Job seekers lined up around the corner and into the lobby outside the Greater Tucson Diversity Job Fair in 2015.

PHOENIX — Arizonans who don’t take pretty much any job after being out of work for at least four weeks will lose their unemployment benefits.

The change in law takes effect Aug. 3 in the state, which has the second-lowest unemployment benefits in the country.

Under current law, someone collecting benefits must accept “suitable” work. But the Department of Economic Security is required to consider various factors, including the “risk involved to the individual’s health, safety and morals.”

Other considerations include physical fitness for the work, experience, prior earnings and how long the person has been unemployed. The DES also has to figure in the prospects of the person being able to secure local work in the individual’s customary occupation as well as the distance to the new job.

The new law signed by Republican Gov. Doug Ducey on Wednesday makes those considerations legally irrelevant after someone has been collecting benefits for four weeks. At that point the person would have to take any job where the employer is offering to pay at least 20 percent more than they are collecting in benefits.

And that’s not much.

Under Arizona law, individuals who are laid off or fired through no fault of their own are entitled to collect payments equal to one-half of what they were earning for up to 26 weeks. The money comes out of a special fund financed through premiums paid by employers.

But Arizona law limits benefits to $240 a week, no matter how much the person was earning. Only Mississippi has a lower cap.

That means someone would have to take any work that pays at least $288 a week, the equivalent of about $15,000 a year, no matter how much she or he was earning before.

Ducey provided no explanation for his decision to sign the measure, which was approved by the Republican-controlled Legislature without a single Democrat’s vote.

But his press aide Daniel Scarpinato called it “common-sense reform.”

“It’s a job that the individual’s been offered, and it pays,” he noted, adding that Ducey supports the idea of people finding employment “who are getting off of benefits and finding value in work.”

“That’s the kind of action that we want to reward rather than somehow disincentivizing,” Scarpinato said.

Sen.
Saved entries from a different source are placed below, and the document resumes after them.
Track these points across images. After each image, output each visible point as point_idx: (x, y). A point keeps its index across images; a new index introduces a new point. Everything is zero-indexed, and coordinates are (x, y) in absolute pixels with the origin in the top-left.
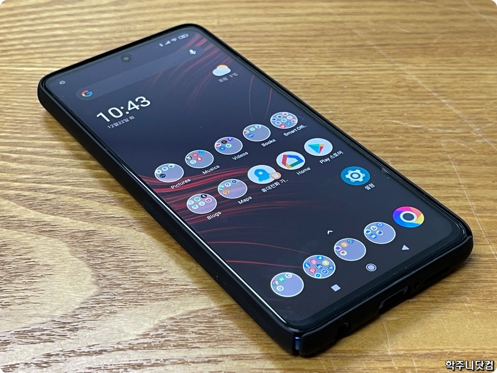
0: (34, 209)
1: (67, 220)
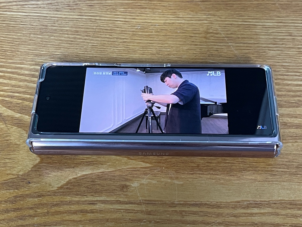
0: (11, 110)
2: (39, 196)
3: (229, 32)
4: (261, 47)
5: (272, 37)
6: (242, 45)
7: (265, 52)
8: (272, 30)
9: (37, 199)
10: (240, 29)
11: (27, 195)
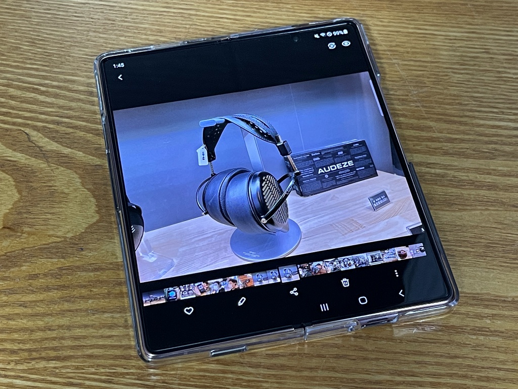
0: (56, 142)
1: (80, 154)
2: (95, 269)
3: (394, 44)
4: (441, 67)
5: (458, 54)
6: (412, 63)
7: (447, 75)
8: (459, 43)
9: (92, 273)
10: (410, 40)
11: (78, 267)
Steve Smith, R-Maricopa, who championed the bill, said he is not concerned that people will be forced to accept unsuitable work.
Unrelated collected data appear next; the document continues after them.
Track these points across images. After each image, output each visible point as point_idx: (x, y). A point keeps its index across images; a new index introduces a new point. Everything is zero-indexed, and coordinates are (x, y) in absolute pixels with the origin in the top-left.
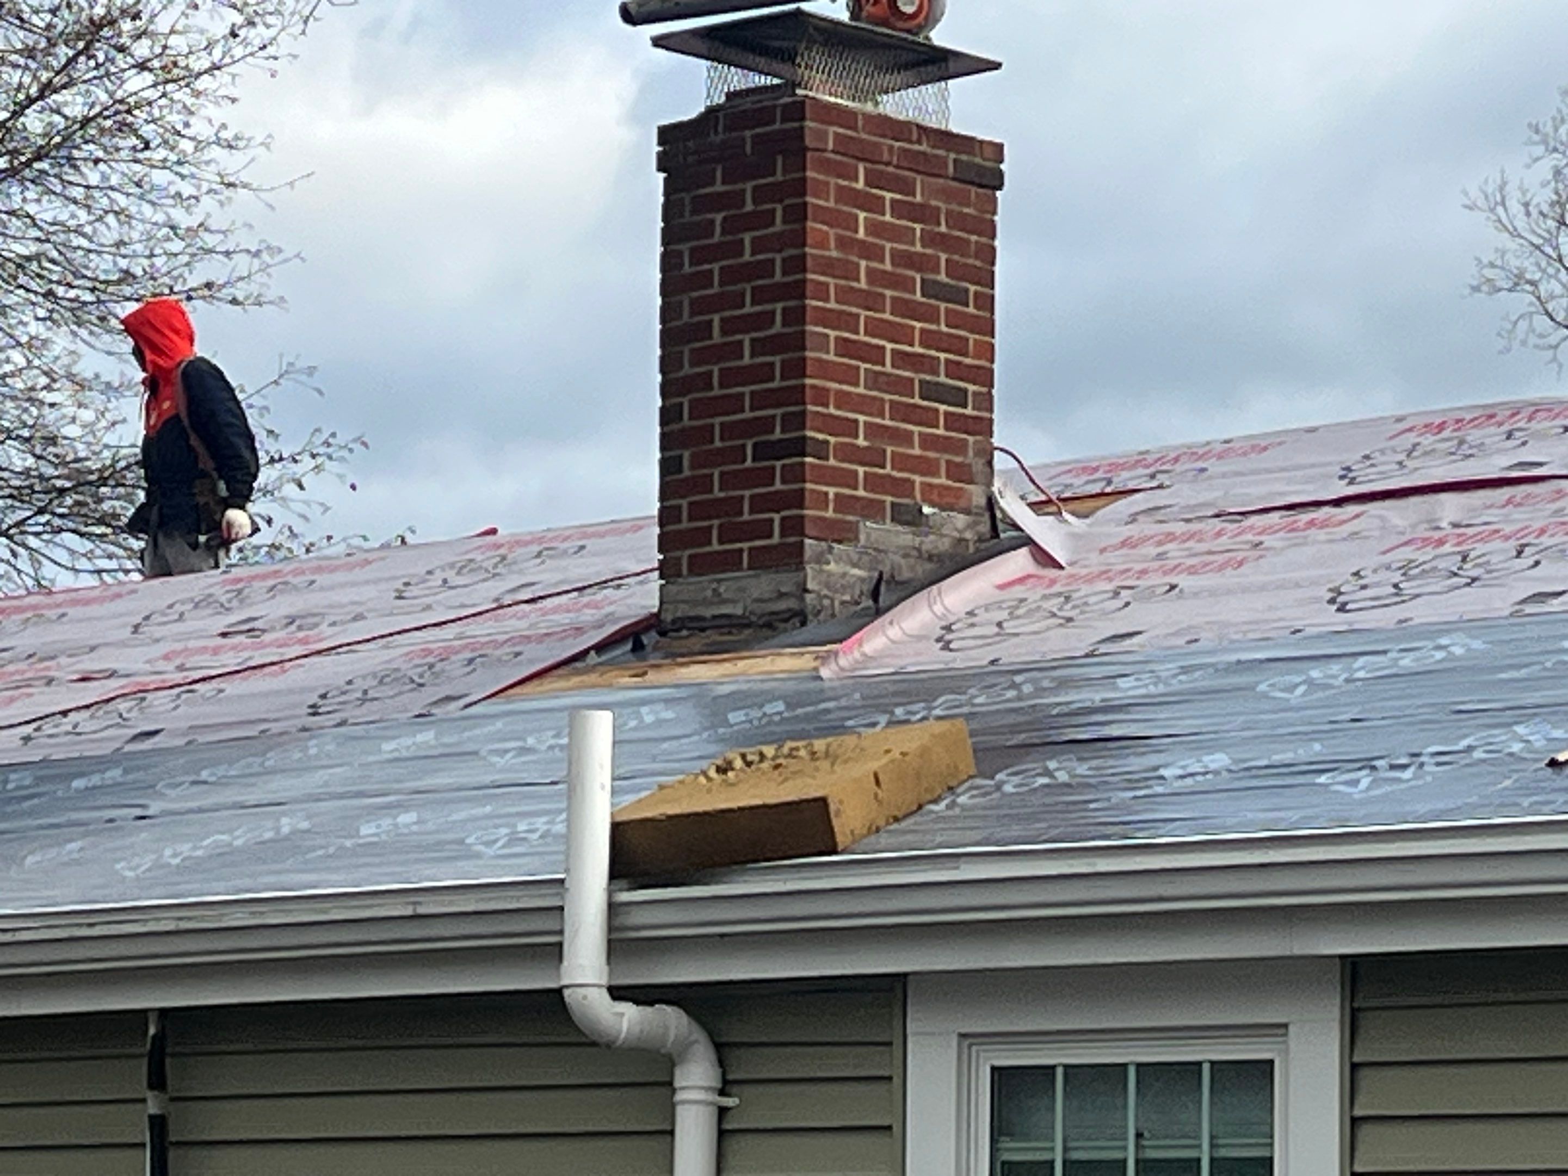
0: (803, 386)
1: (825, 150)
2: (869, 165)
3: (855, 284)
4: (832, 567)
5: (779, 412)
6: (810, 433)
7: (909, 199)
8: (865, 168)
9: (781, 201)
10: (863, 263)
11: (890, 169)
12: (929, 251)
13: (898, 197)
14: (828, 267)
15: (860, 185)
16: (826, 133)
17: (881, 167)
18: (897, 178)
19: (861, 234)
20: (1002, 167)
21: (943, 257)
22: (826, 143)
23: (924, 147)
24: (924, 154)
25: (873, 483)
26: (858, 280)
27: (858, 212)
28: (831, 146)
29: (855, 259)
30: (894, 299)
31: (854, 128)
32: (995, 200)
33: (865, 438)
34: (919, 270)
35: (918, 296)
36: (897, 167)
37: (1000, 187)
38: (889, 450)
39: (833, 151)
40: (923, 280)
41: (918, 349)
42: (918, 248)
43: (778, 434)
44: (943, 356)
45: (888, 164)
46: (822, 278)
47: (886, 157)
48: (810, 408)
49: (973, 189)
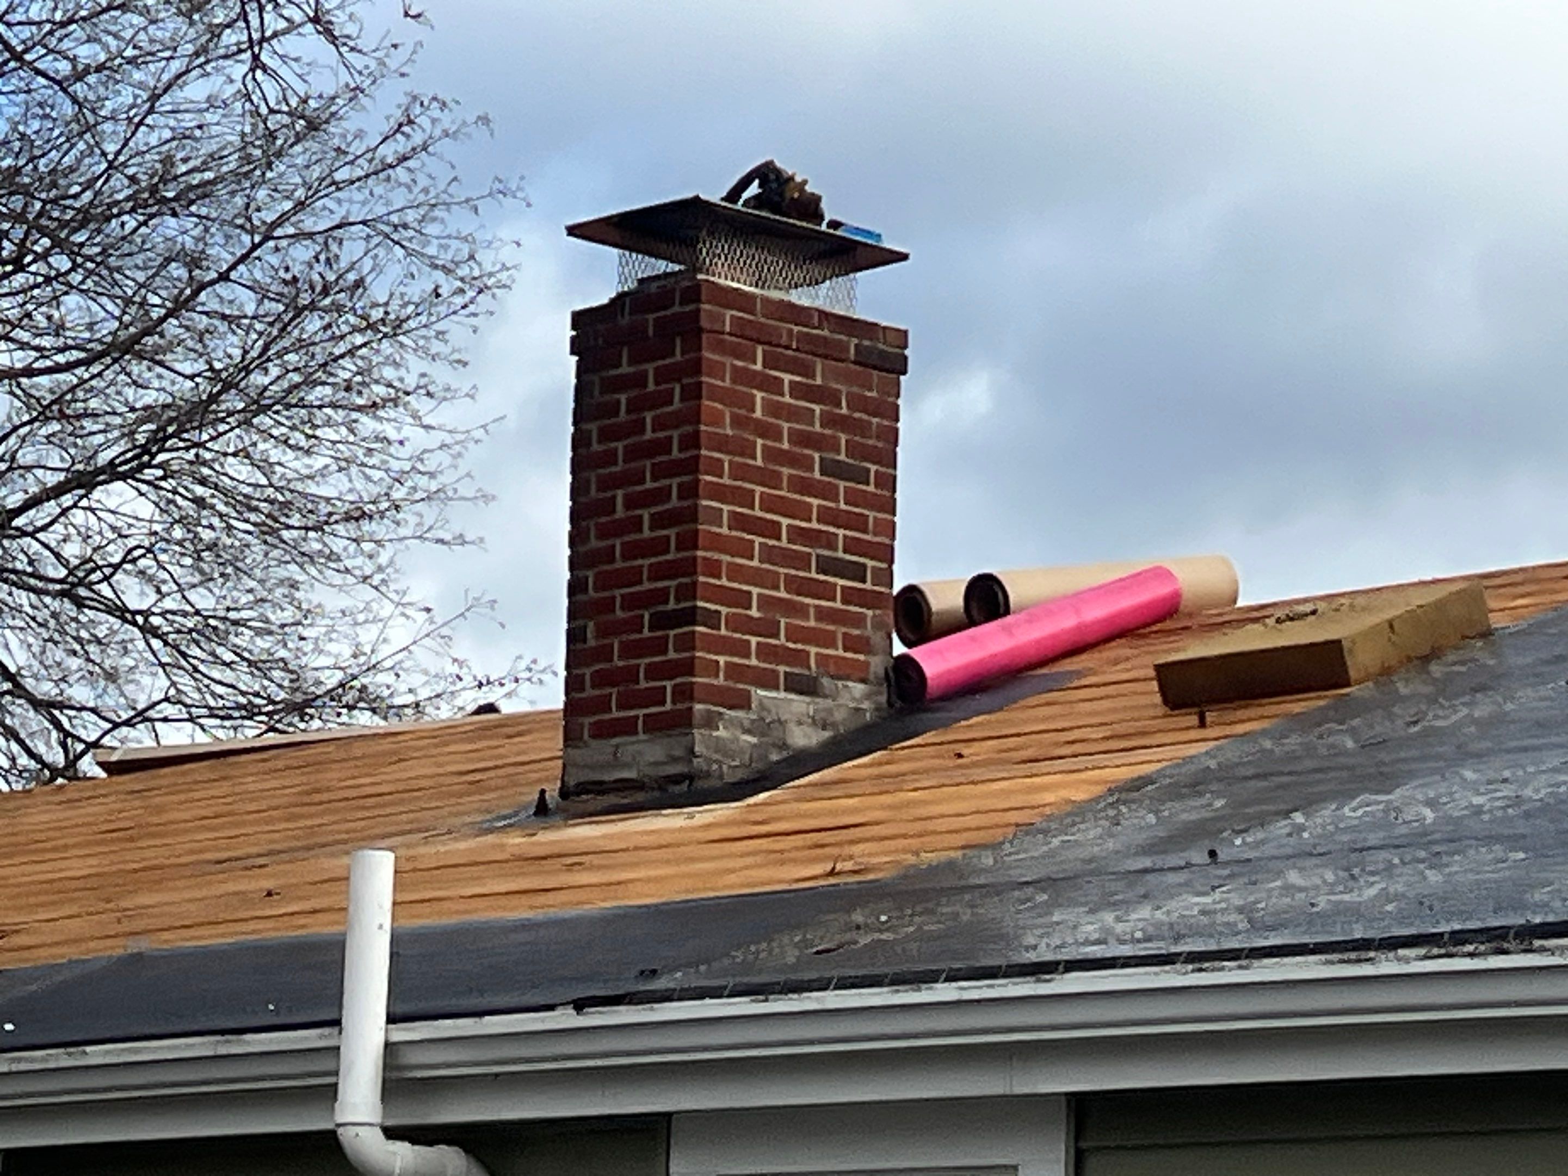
0: (695, 558)
1: (723, 333)
2: (766, 347)
3: (751, 462)
4: (722, 733)
5: (673, 583)
6: (700, 604)
7: (810, 382)
8: (764, 351)
9: (679, 380)
10: (760, 442)
11: (790, 352)
12: (828, 432)
13: (798, 379)
14: (722, 444)
15: (758, 367)
16: (724, 315)
17: (780, 350)
18: (795, 359)
19: (758, 414)
20: (907, 352)
21: (843, 438)
22: (724, 325)
23: (826, 333)
24: (825, 338)
25: (765, 652)
26: (755, 458)
27: (755, 392)
28: (728, 329)
29: (751, 438)
30: (790, 477)
31: (752, 313)
32: (898, 384)
33: (759, 609)
34: (819, 449)
35: (817, 475)
36: (797, 350)
37: (904, 372)
38: (783, 622)
39: (730, 334)
40: (822, 459)
41: (814, 525)
42: (817, 428)
43: (672, 605)
44: (841, 532)
45: (788, 347)
46: (717, 455)
47: (784, 340)
48: (702, 579)
49: (875, 372)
The solution is simple, he said: Don’t apply for such jobs in the first place. If there’s no offer on the table, he said, someone collecting benefits can’t be accused of refusing to take it.

But during legislative debate on the measure, DES lobbyist Kathy Ber pointed out that existing Arizona law requires those on unemployment insurance to engage in “a systematic and sustained effort to obtain work during at least four days of the week.” The same law mandates the person make at least one job contact per day on each of those four days.

Smith wasn’t concerned about the possibility that someone who has been collecting benefits for at least four weeks could be forced to take a job that, until now, DES has considered unsuitable.

“You’re supposed to go out and look for a job,” he said, adding that the benefits are provided as a financial bridge while people are doing that.

“We shouldn’t say, ‘Pretty please, here’s a job, would you please take it?’ ” Smith said. “If you’re offered a job that pays you more than your benefit, you should take it.”

That is also the position of Rep. Jeff Weninger, R-Chandler, part-owner of a firm that runs Dilly’s Deli sandwich shops as well as Floridino’s Pizza and Pasta.

Like all employers, Weninger pays into the account that funds unemployment benefits. Premiums range from less than 1 percent of the worker’s first $7,000 of wages to nearly 13 percent, with the actual rate dependent on how often a company lays off or fires a worker without cause.

Weninger said he has close to 100 employees. “I’ve paid a ton of money into this,” he said, blasting “this notion that the government or employers or everybody has to take care of someone cradle to the grave.”

The new law will have no immediate impact on how much employers pay. But DES officials said if fewer people overall are collecting benefits, that leaves more money in the special account, opening the door for future rate decreases.

The unemployment rate for March was 4.9 percent, with the April figures due to be announced Thursday.